I have always argued that the war in Iraq was justified mostly because Saddam Hussein has ties to terrorism and has broken the cease-fire terms he agreed to so he wouldn't have been removed from power after he invaded the sovereign country of Kuwait. But mostly, I believe that in order to win the War on Terrorism, we need to change the culture of the Middle East by planting the seed of democracy, capitalism, and freedom in that region. Because of Saddam Hussein's multiple misdeeds, Iraq was the perfect candidate to launch phase two of the war.

The WMD factor gave the invasion urgency. We already waited 12 years while Saddam Hussein played games with the inspectors. We then waited several more months while we pleaded for the United Nations to enforce its own resolutions. We had no reason to wait anymore.

With the new findings, critics will argue that we should have waited so inspectors could have sought the truth. But we tried that game for long enough. While a few more years maybe wouldn't have hurt, we would have had to deal with the problem eventually.

And Saddam Hussein admits that he was trying to end sanctions and restart his weapons program.
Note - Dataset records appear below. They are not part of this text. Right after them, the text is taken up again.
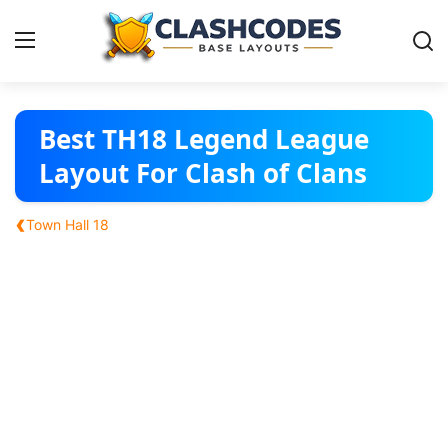
Base Layouts
Best TH18 Legend League
Layout For Clash of Clans
Clan Capital
‹
Town Hall 18
English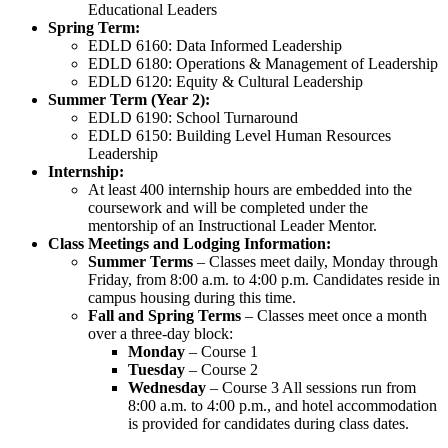
Educational Leaders
Spring Term:
EDLD 6160: Data Informed Leadership
EDLD 6180: Operations & Management of Leadership
EDLD 6120: Equity & Cultural Leadership
Summer Term (Year 2):
EDLD 6190: School Turnaround
EDLD 6150: Building Level Human Resources
Leadership
Internship:
At least 400 internship hours are embedded into the
coursework and will be completed under the
mentorship of an Instructional Leader Mentor.
Class Meetings and Lodging Information:
Summer Terms
– Classes meet daily, Monday through
Friday, from 8:00 a.m. to 4:00 p.m. Candidates reside in
campus housing during this time.
Fall and Spring Terms
– Classes meet once a month
over a three-day block:
Monday
– Course 1
Tuesday
– Course 2
Wednesday
– Course 3 All sessions run from
8:00 a.m. to 4:00 p.m., and hotel accommodation
is provided for candidates during class dates.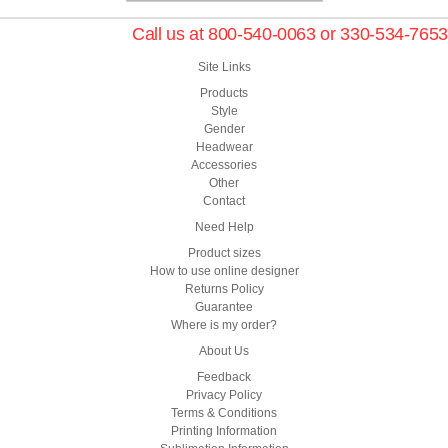
Call us at 800-540-0063 or 330-534-7653
Site Links
Products
Style
Gender
Headwear
Accessories
Other
Contact
Need Help
Product sizes
How to use online designer
Returns Policy
Guarantee
Where is my order?
About Us
Feedback
Privacy Policy
Terms & Conditions
Printing Information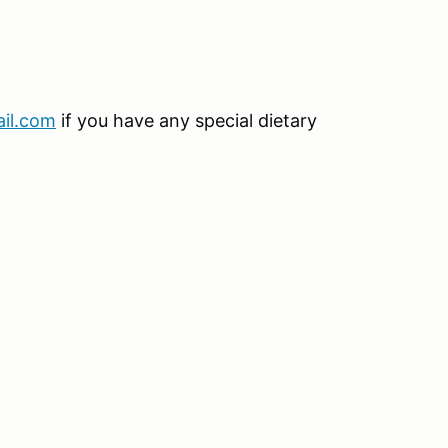
il.com
if you have any special dietary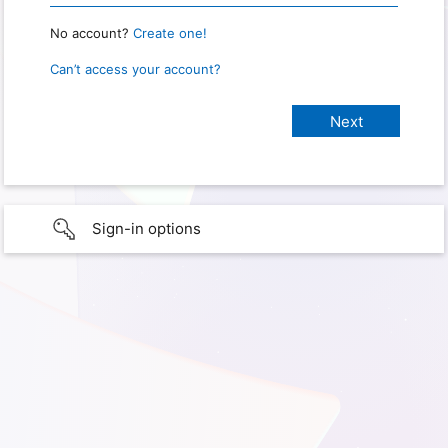
No account?
Create one!
Can’t access your account?
Sign-in options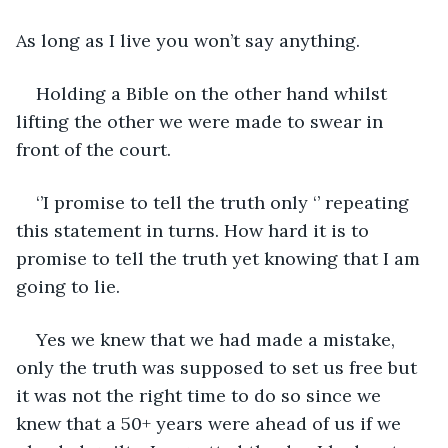
As long as I live you won’t say anything.
Holding a Bible on the other hand whilst 
lifting the other we were made to swear in 
front of the court.
‘’I promise to tell the truth only ‘’ repeating 
this statement in turns. How hard it is to 
promise to tell the truth yet knowing that I am 
going to lie.
Yes we knew that we had made a mistake, 
only the truth was supposed to set us free but 
it was not the right time to do so since we 
knew that a 50+ years were ahead of us if we 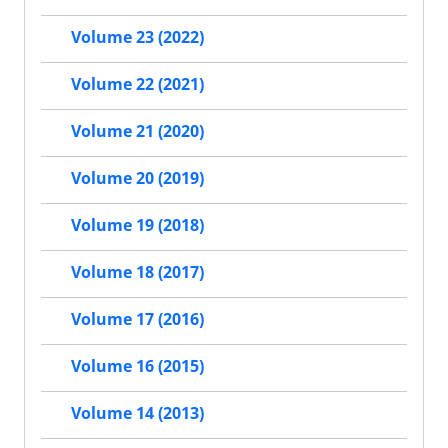
Volume 23 (2022)
Volume 22 (2021)
Volume 21 (2020)
Volume 20 (2019)
Volume 19 (2018)
Volume 18 (2017)
Volume 17 (2016)
Volume 16 (2015)
Volume 14 (2013)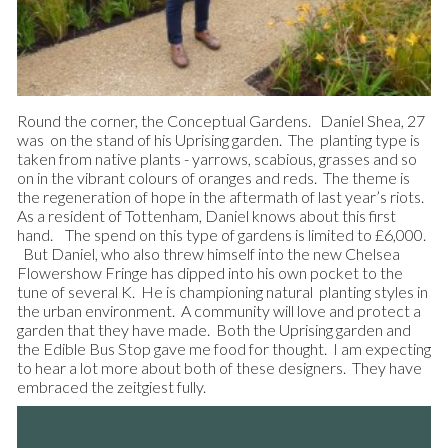
Round the corner, the Conceptual Gardens. Daniel Shea, 27
was on the stand of his Uprising garden. The planting type is
taken from native plants - yarrows, scabious, grasses and so
on in the vibrant colours of oranges and reds. The theme is
the regeneration of hope in the aftermath of last year’s riots.
As a resident of Tottenham, Daniel knows about this first
hand. The spend on this type of gardens is limited to £6,000.
But Daniel, who also threw himself into the new Chelsea
Flowershow Fringe has dipped into his own pocket to the
tune of several K. He is championing natural planting styles in
the urban environment. A community will love and protect a
garden that they have made. Both the Uprising garden and
the Edible Bus Stop gave me food for thought. I am expecting
to hear a lot more about both of these designers. They have
embraced the zeitgiest fully.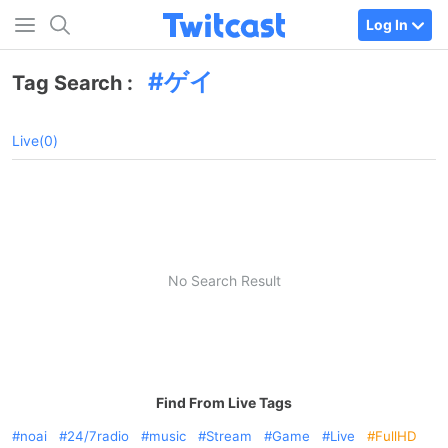
Log In
ゲイ
Tag Search :
Live(0)
No Search Result
Find From Live Tags
noai
24/7radio
music
Stream
Game
Live
FullHD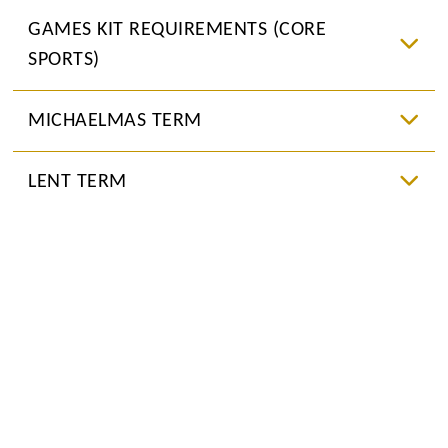
GAMES KIT REQUIREMENTS (CORE
SPORTS)
MICHAELMAS TERM
LENT TERM
SUMMER TERM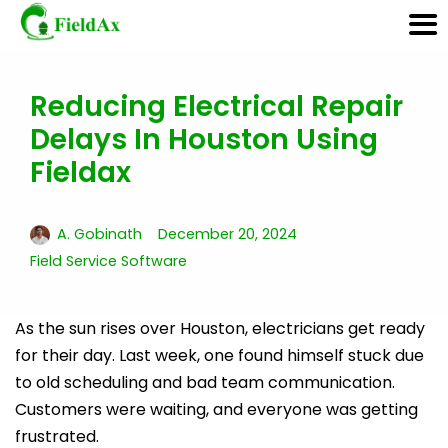
Reducing Electrical Repair
Skip
Delays In Houston Using
to
content
Fieldax
A. Gobinath
December 20, 2024
Field Service Software
As the sun rises over Houston, electricians get ready
for their day. Last week, one found himself stuck due
to old scheduling and bad team communication.
Customers were waiting, and everyone was getting
frustrated.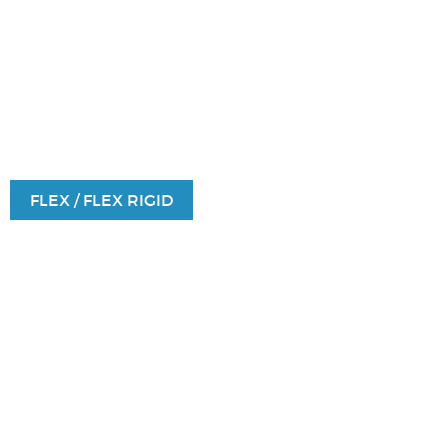
FLEX / FLEX RIGID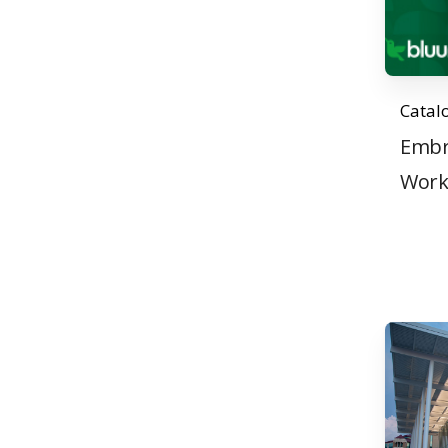
Catal
Embr
Wor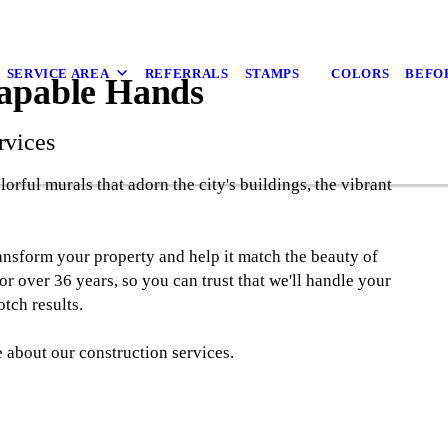
SERVICE AREA
REFERRALS
STAMPS
COLORS
BEFO
Capable Hands
rvices
orful murals that adorn the city's buildings, the vibrant
ansform your property and help it match the beauty of
r over 36 years, so you can trust that we'll handle your
tch results.
 about our construction services.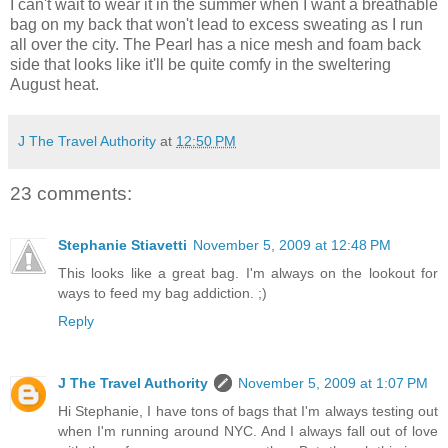
I can't wait to wear it in the summer when I want a breathable
bag on my back that won't lead to excess sweating as I run
all over the city. The Pearl has a nice mesh and foam back
side that looks like it'll be quite comfy in the sweltering
August heat.
J The Travel Authority
at
12:50 PM
23 comments:
Stephanie Stiavetti
November 5, 2009 at 12:48 PM
This looks like a great bag. I'm always on the lookout for
ways to feed my bag addiction. ;)
Reply
J The Travel Authority
November 5, 2009 at 1:07 PM
Hi Stephanie, I have tons of bags that I'm always testing out
when I'm running around NYC. And I always fall out of love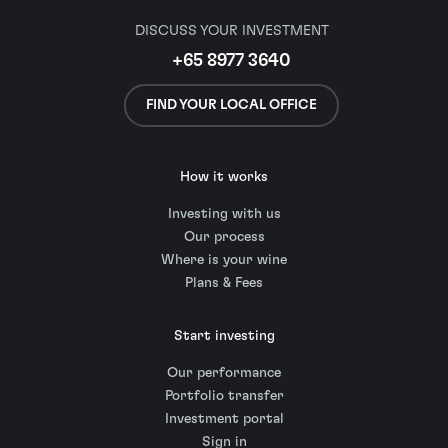
DISCUSS YOUR INVESTMENT
+65 8977 3640
FIND YOUR LOCAL OFFICE
How it works
Investing with us
Our process
Where is your wine
Plans & Fees
Start investing
Our performance
Portfolio transfer
Investment portal
Sign in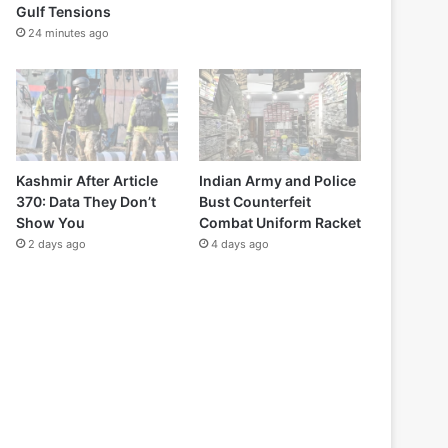
Gulf Tensions
24 minutes ago
Kashmir After Article
Indian Army and Police
370: Data They Don’t
Bust Counterfeit
Show You
Combat Uniform Racket
2 days ago
4 days ago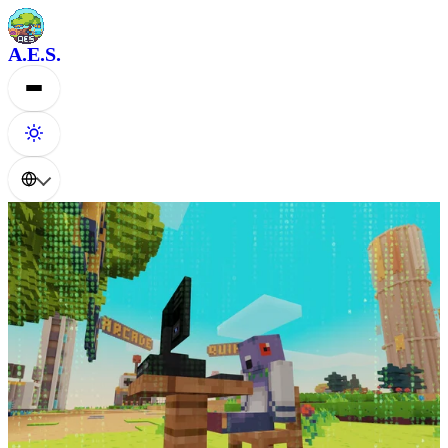
A.E.S.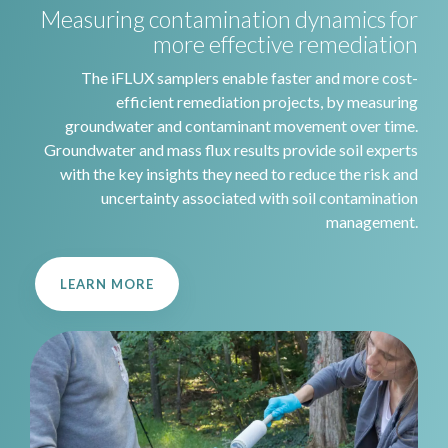
Measuring contamination dynamics for
more effective remediation
The iFLUX samplers enable faster and more cost-
efficient remediation projects, by measuring
groundwater and contaminant movement over time.
Groundwater and mass flux results provide soil experts
with the key insights they need to reduce the risk and
uncertainty associated with soil contamination
management.
LEARN MORE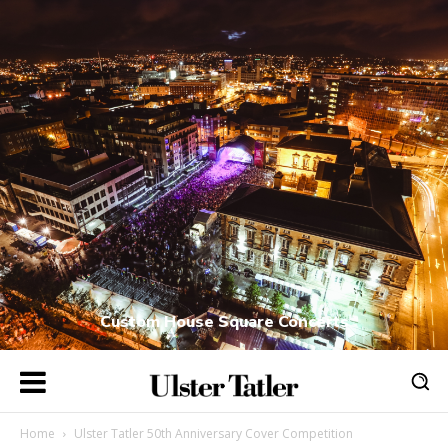
Custom House Square Concerts
Home
Ulster Tatler 50th Anniversary Cover Competition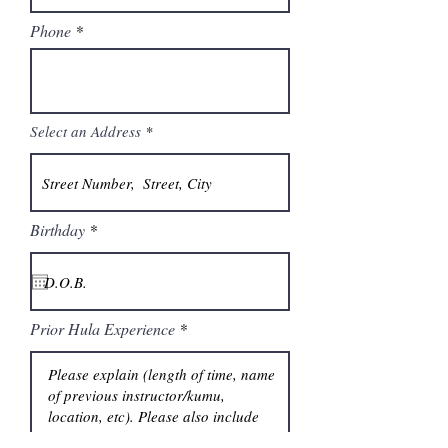
Phone
Select an Address
r
Birthday
*
e
q
u
i
r
e
Prior Hula Experience
d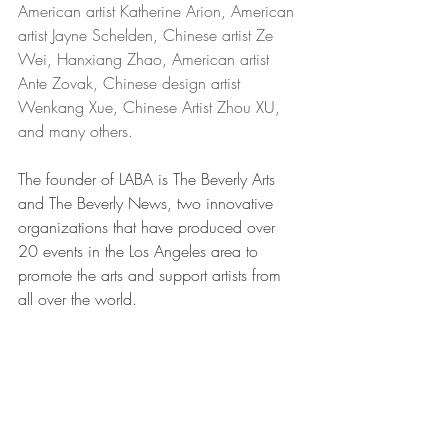
American artist Katherine Arion, American 
artist Jayne Schelden, Chinese artist Ze 
Wei, Hanxiang Zhao, American artist 
Ante Zovak, Chinese design artist 
Wenkang Xue, Chinese Artist Zhou XU, 
and many others.
The founder of LABA is The Beverly Arts 
and The Beverly News, two innovative 
organizations that have produced over 
20 events in the Los Angeles area to 
promote the arts and support artists from 
all over the world.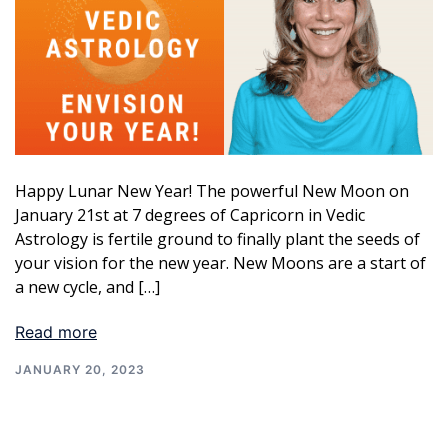
Happy Lunar New Year! The powerful New Moon on
January 21st at 7 degrees of Capricorn in Vedic
Astrology is fertile ground to finally plant the seeds of
your vision for the new year. New Moons are a start of
a new cycle, and […]
Read more
JANUARY 20, 2023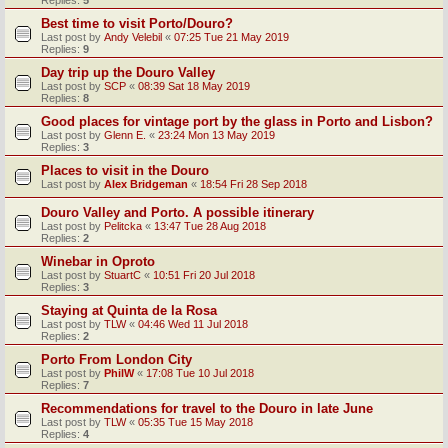
Replies:
5
Best time to visit Porto/Douro?
Last post by
Andy Velebil
«
07:25 Tue 21 May 2019
Replies:
9
Day trip up the Douro Valley
Last post by
SCP
«
08:39 Sat 18 May 2019
Replies:
8
Good places for vintage port by the glass in Porto and Lisbon?
Last post by
Glenn E.
«
23:24 Mon 13 May 2019
Replies:
3
Places to visit in the Douro
Last post by
Alex Bridgeman
«
18:54 Fri 28 Sep 2018
Douro Valley and Porto. A possible itinerary
Last post by
Pelitcka
«
13:47 Tue 28 Aug 2018
Replies:
2
Winebar in Oproto
Last post by
StuartC
«
10:51 Fri 20 Jul 2018
Replies:
3
Staying at Quinta de la Rosa
Last post by
TLW
«
04:46 Wed 11 Jul 2018
Replies:
2
Porto From London City
Last post by
PhilW
«
17:08 Tue 10 Jul 2018
Replies:
7
Recommendations for travel to the Douro in late June
Last post by
TLW
«
05:35 Tue 15 May 2018
Replies:
4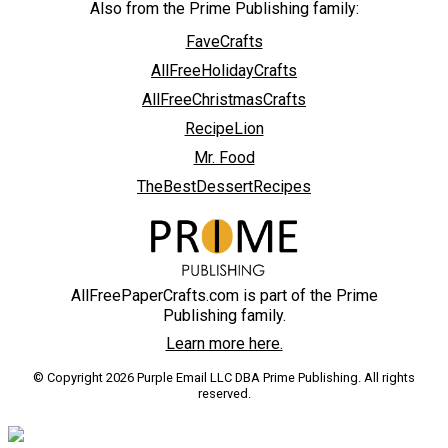
Also from the Prime Publishing family:
FaveCrafts
AllFreeHolidayCrafts
AllFreeChristmasCrafts
RecipeLion
Mr. Food
TheBestDessertRecipes
AllFreePaperCrafts.com is part of the Prime
Publishing family.
Learn more here.
© Copyright 2026 Purple Email LLC DBA Prime Publishing. All rights
reserved.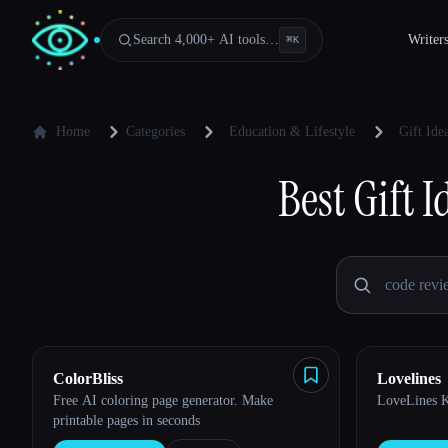
Search 4,000+ AI tools…
Writer
⌘
K
Home
Categories
Education & Lifestyle
Gift Id
Best
Gift 
ColorBliss
Lovelines
Free AI coloring page generator. Make
LoveLines Ki
printable pages in seconds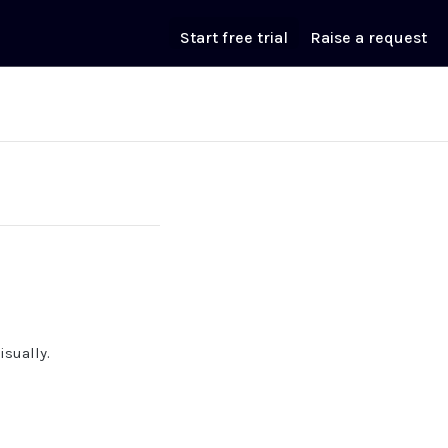
Start free trial
Raise a request
isually.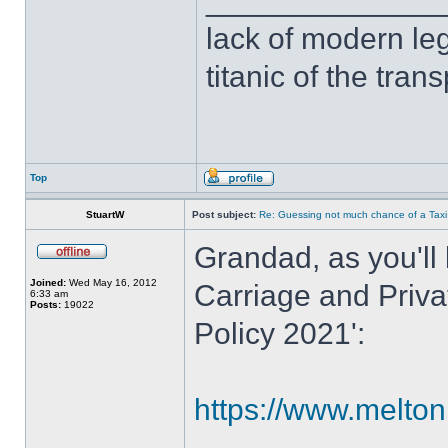
______________
lack of modern leg
titanic of the tran
Top
StuartW
Post subject:
Re: Guessing not much chance of a Taxi A
Grandad, as you'll 
Joined:
Wed May 16, 2012
Carriage and Priva
6:33 am
Posts:
19022
Policy 2021':
https://www.melton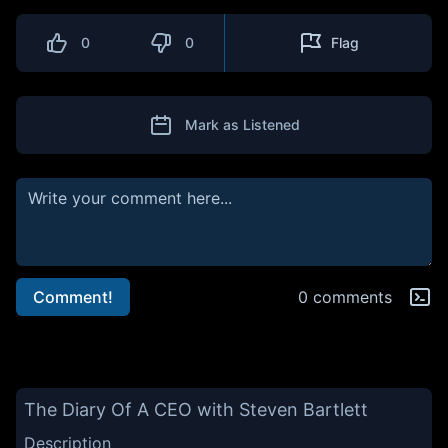
0
0
Flag
Mark as Listened
Comment!
0 comments
The Diary Of A CEO with Steven Bartlett
Description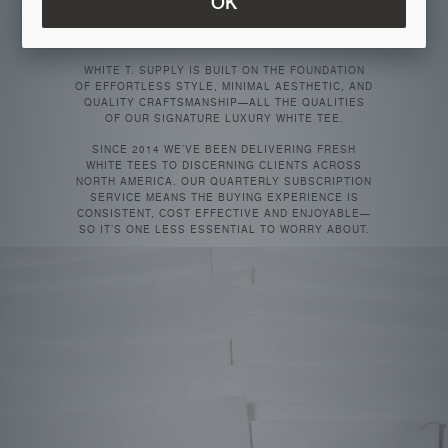
OK
THERE’S ONLY ONE TRUE ESSENTIAL THAT
TRANSCENDS TRENDS AND SEASONS: THE WHITE
T-SHIRT.
WHITE T. SUPPLY IS BUILT ON THE FOUNDATION
OF EFFORTLESS STYLE, MINIMAL AESTHETIC, AND
QUALITY CRAFTSMANSHIP—ALL THE QUALITIES
OF OUR SIGNATURE LUXURY WHITE TEE.
SINCE 2014 WE’VE BEEN DELIVERING FRESH
WHITE TEES TO DISCERNING CLIENTS ACROSS
NORTH AMERICA. OUR QUARTERLY SUBSCRIPTION
SERVICE MEANS THE BUYING EXPERIENCE IS
CONSISTENT, COST EFFECTIVE AND ENJOYABLE—
SO IT’S ONE LESS ESSENTIAL TO WORRY ABOUT.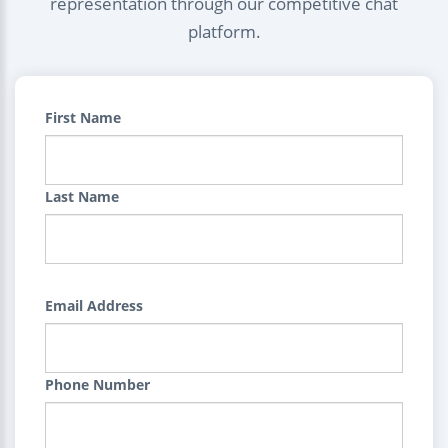
representation through our competitive chat
platform.
First Name
Last Name
Email Address
Phone Number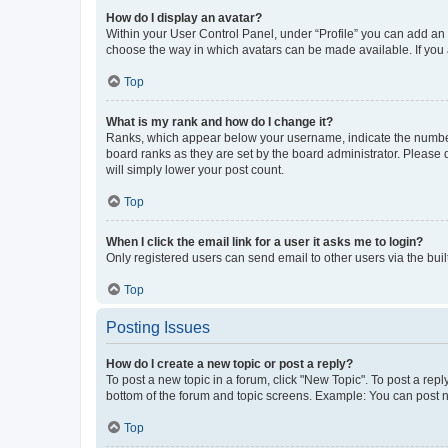
How do I display an avatar?
Within your User Control Panel, under “Profile” you can add an a
choose the way in which avatars can be made available. If you a
Top
What is my rank and how do I change it?
Ranks, which appear below your username, indicate the number o
board ranks as they are set by the board administrator. Please 
will simply lower your post count.
Top
When I click the email link for a user it asks me to login?
Only registered users can send email to other users via the buil
Top
Posting Issues
How do I create a new topic or post a reply?
To post a new topic in a forum, click "New Topic". To post a repl
bottom of the forum and topic screens. Example: You can post n
Top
So later on we would have had a much bigger problem on our hands.

In short, we did good. Despite your personal feelings toward President Bush, we have a lot to be proud of. We've protected ourselves, we've liberated a country, and we're taking major steps toward transforming an oppressive region so it won't continue to act as an incubator of hatred and terrorism that launches attacks against many people in the world. Now it's time to focus on the next step of the war.

P.S. I'll be watching the debates tonight, but I have no computer at home to blog a reaction. I'll post something on Monday. Have a good weekend.